Stored data
--- START ---

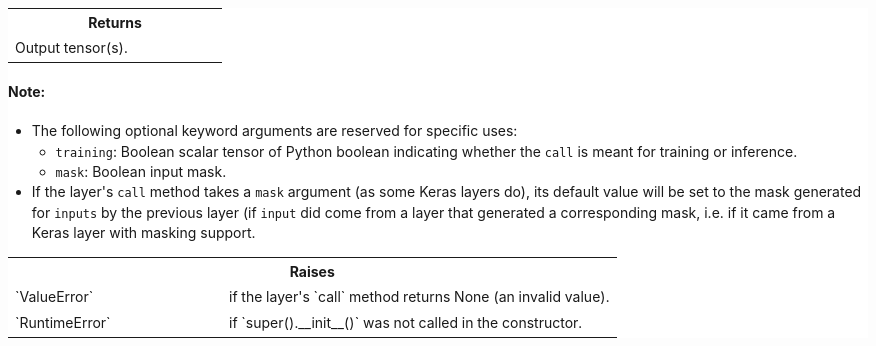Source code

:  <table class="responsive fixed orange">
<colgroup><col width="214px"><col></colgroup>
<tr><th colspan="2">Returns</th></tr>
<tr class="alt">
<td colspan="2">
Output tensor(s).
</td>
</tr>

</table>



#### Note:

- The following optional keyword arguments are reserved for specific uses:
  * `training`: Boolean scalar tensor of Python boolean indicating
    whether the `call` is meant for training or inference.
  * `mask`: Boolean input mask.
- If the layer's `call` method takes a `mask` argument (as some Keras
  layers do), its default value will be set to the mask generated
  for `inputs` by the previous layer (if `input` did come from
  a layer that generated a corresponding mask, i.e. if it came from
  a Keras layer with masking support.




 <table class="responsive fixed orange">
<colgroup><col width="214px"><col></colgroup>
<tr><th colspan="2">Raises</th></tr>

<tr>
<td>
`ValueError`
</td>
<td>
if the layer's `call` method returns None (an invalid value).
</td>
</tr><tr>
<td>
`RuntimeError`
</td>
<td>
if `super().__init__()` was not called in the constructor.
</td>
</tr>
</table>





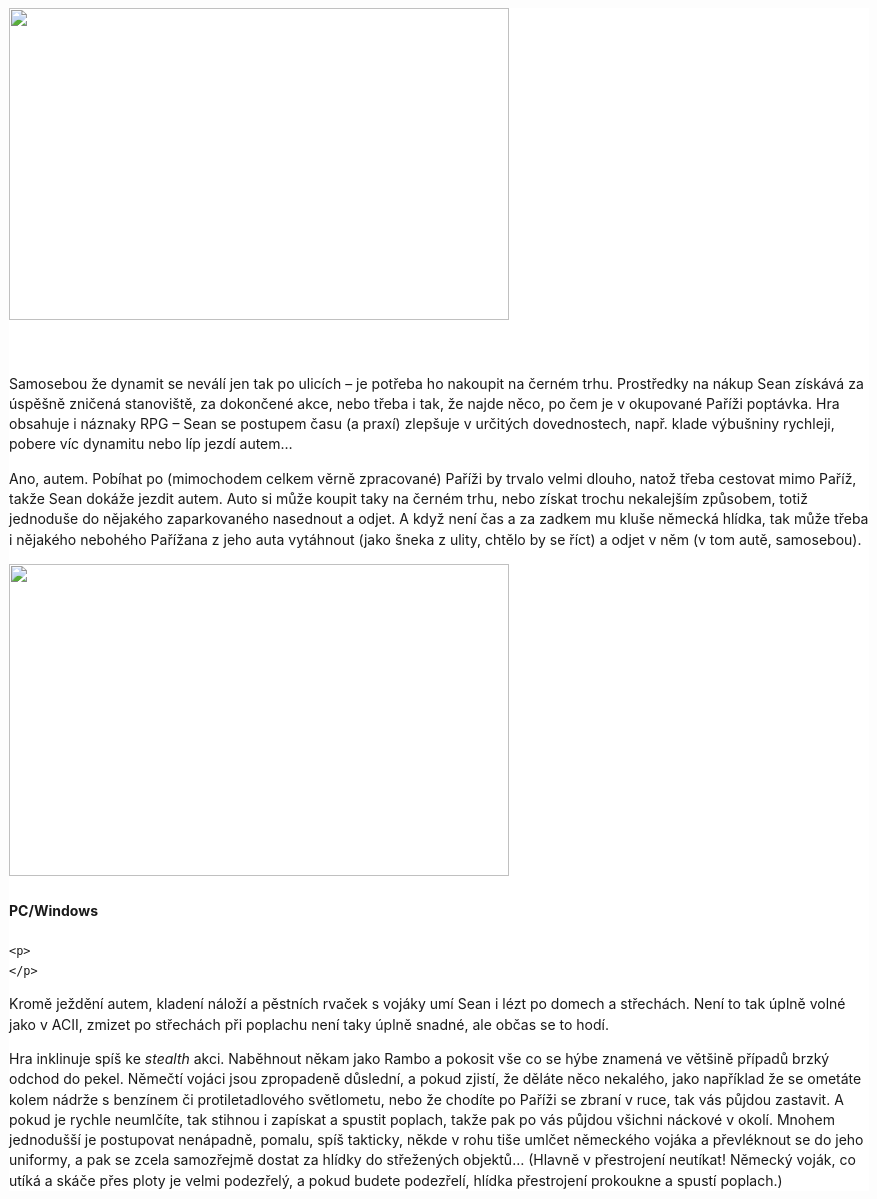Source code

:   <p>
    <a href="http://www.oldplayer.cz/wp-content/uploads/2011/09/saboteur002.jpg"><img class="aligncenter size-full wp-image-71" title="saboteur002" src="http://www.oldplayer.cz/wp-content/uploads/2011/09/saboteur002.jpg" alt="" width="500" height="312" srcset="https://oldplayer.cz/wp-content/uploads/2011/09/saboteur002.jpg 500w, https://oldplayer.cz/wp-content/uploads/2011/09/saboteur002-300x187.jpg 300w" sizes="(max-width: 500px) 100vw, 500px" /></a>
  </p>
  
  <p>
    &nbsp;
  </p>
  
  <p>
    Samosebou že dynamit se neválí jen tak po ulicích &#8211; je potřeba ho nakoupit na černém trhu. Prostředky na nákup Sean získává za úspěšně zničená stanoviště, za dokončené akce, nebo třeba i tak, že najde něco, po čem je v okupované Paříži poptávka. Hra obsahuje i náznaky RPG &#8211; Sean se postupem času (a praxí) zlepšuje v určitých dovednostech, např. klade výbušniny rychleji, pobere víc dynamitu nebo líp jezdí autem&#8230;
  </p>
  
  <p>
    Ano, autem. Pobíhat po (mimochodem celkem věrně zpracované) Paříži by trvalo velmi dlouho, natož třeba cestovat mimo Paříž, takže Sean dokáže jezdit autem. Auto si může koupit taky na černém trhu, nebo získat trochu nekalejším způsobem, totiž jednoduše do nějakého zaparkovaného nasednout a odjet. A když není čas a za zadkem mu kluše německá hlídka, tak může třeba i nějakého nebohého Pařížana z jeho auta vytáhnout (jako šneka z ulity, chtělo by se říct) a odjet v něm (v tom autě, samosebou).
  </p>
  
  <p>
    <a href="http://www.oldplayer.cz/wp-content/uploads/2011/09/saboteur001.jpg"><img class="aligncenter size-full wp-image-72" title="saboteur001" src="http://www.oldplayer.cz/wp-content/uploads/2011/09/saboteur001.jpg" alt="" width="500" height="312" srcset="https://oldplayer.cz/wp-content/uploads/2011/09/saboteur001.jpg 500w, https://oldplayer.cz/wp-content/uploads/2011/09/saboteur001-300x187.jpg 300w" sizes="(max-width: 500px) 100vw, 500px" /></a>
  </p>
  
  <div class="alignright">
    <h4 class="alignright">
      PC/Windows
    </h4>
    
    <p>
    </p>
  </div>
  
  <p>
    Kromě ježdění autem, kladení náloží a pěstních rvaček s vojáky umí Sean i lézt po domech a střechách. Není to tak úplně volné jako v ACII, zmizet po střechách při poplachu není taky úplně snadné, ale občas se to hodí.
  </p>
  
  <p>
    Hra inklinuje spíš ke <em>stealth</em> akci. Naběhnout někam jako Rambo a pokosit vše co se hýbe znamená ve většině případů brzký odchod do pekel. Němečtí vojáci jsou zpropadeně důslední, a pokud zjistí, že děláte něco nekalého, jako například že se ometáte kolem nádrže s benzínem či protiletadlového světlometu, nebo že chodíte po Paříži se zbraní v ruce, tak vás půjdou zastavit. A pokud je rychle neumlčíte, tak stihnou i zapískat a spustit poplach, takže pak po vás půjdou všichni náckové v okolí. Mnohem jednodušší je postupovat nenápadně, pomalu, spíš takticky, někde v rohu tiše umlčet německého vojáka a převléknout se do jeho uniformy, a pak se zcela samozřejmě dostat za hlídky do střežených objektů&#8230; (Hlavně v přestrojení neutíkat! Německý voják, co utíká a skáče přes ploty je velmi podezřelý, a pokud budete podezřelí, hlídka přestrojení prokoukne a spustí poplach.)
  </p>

--- END ---

**TASK STATEMENT**:
Word for word, print out all of the records above; pass over the pictures.

**EXERCISE SOLUTION**:
Source code

:  <table class="responsive fixed orange">
<colgroup><col width="214px"><col></colgroup>
<tr><th colspan="2">Returns</th></tr>
<tr class="alt">
<td colspan="2">
Output tensor(s).
</td>
</tr>

</table>



#### Note:

- The following optional keyword arguments are reserved for specific uses:
  * `training`: Boolean scalar tensor of Python boolean indicating
    whether the `call` is meant for training or inference.
  * `mask`: Boolean input mask.
- If the layer's `call` method takes a `mask` argument (as some Keras
  layers do), its default value will be set to the mask generated
  for `inputs` by the previous layer (if `input` did come from
  a layer that generated a corresponding mask, i.e. if it came from
  a Keras layer with masking support.




 <table class="responsive fixed orange">
<colgroup><col width="214px"><col></colgroup>
<tr><th colspan="2">Raises</th></tr>

<tr>
<td>
`ValueError`
</td>
<td>
if the layer's `call` method returns None (an invalid value).
</td>
</tr><tr>
<td>
`RuntimeError`
</td>
<td>
if `super().__init__()` was not called in the constructor.
</td>
</tr>
</table>





Source code

:   <p>
    <a href="http://www.oldplayer.cz/wp-content/uploads/2011/09/saboteur002.jpg"><img class="aligncenter size-full wp-image-71" title="saboteur002" src="http://www.oldplayer.cz/wp-content/uploads/2011/09/saboteur002.jpg" alt="" width="500" height="312" srcset="https://oldplayer.cz/wp-content/uploads/2011/09/saboteur002.jpg 500w, https://oldplayer.cz/wp-content/uploads/2011/09/saboteur002-300x187.jpg 300w" sizes="(max-width: 500px) 100vw, 500px" /></a>
  </p>
  
  <p>
    &nbsp;
  </p>
  
  <p>
    Samosebou že dynamit se neválí jen tak po ulicích &#8211; je potřeba ho nakoupit na černém trhu. Prostředky na nákup Sean získává za úspěšně zničená stanoviště, za dokončené akce, nebo třeba i tak, že najde něco, po čem je v okupované Paříži poptávka. Hra obsahuje i náznaky RPG &#8211; Sean se postupem času (a praxí) zlepšuje v určitých dovednostech, např. klade výbušniny rychleji, pobere víc dynamitu nebo líp jezdí autem&#8230;
  </p>
  
  <p>
    Ano, autem. Pobíhat po (mimochodem celkem věrně zpracované) Paříži by trvalo velmi dlouho, natož třeba cestovat mimo Paříž, takže Sean dokáže jezdit autem. Auto si může koupit taky na černém trhu, nebo získat trochu nekalejším způsobem, totiž jednoduše do nějakého zaparkovaného nasednout a odjet. A když není čas a za zadkem mu kluše německá hlídka, tak může třeba i nějakého nebohého Pařížana z jeho auta vytáhnout (jako šneka z ulity, chtělo by se říct) a odjet v něm (v tom autě, samosebou).
  </p>
  
  <p>
    <a href="http://www.oldplayer.cz/wp-content/uploads/2011/09/saboteur001.jpg"><img class="aligncenter size-full wp-image-72" title="saboteur001" src="http://www.oldplayer.cz/wp-content/uploads/2011/09/saboteur001.jpg" alt="" width="500" height="312" srcset="https://oldplayer.cz/wp-content/uploads/2011/09/saboteur001.jpg 500w, https://oldplayer.cz/wp-content/uploads/2011/09/saboteur001-300x187.jpg 300w" sizes="(max-width: 500px) 100vw, 500px" /></a>
  </p>
  
  <div class="alignright">
    <h4 class="alignright">
      PC/Windows
    </h4>
    
    <p>
    </p>
  </div>
  
  <p>
    Kromě ježdění autem, kladení náloží a pěstních rvaček s vojáky umí Sean i lézt po domech a střechách. Není to tak úplně volné jako v ACII, zmizet po střechách při poplachu není taky úplně snadné, ale občas se to hodí.
  </p>
  
  <p>
    Hra inklinuje spíš ke <em>stealth</em> akci. Naběhnout někam jako Rambo a pokosit vše co se hýbe znamená ve většině případů brzký odchod do pekel. Němečtí vojáci jsou zpropadeně důslední, a pokud zjistí, že děláte něco nekalého, jako například že se ometáte kolem nádrže s benzínem či protiletadlového světlometu, nebo že chodíte po Paříži se zbraní v ruce, tak vás půjdou zastavit. A pokud je rychle neumlčíte, tak stihnou i zapískat a spustit poplach, takže pak po vás půjdou všichni náckové v okolí. Mnohem jednodušší je postupovat nenápadně, pomalu, spíš takticky, někde v rohu tiše umlčet německého vojáka a převléknout se do jeho uniformy, a pak se zcela samozřejmě dostat za hlídky do střežených objektů&#8230; (Hlavně v přestrojení neutíkat! Německý voják, co utíká a skáče přes ploty je velmi podezřelý, a pokud budete podezřelí, hlídka přestrojení prokoukne a spustí poplach.)
  </p>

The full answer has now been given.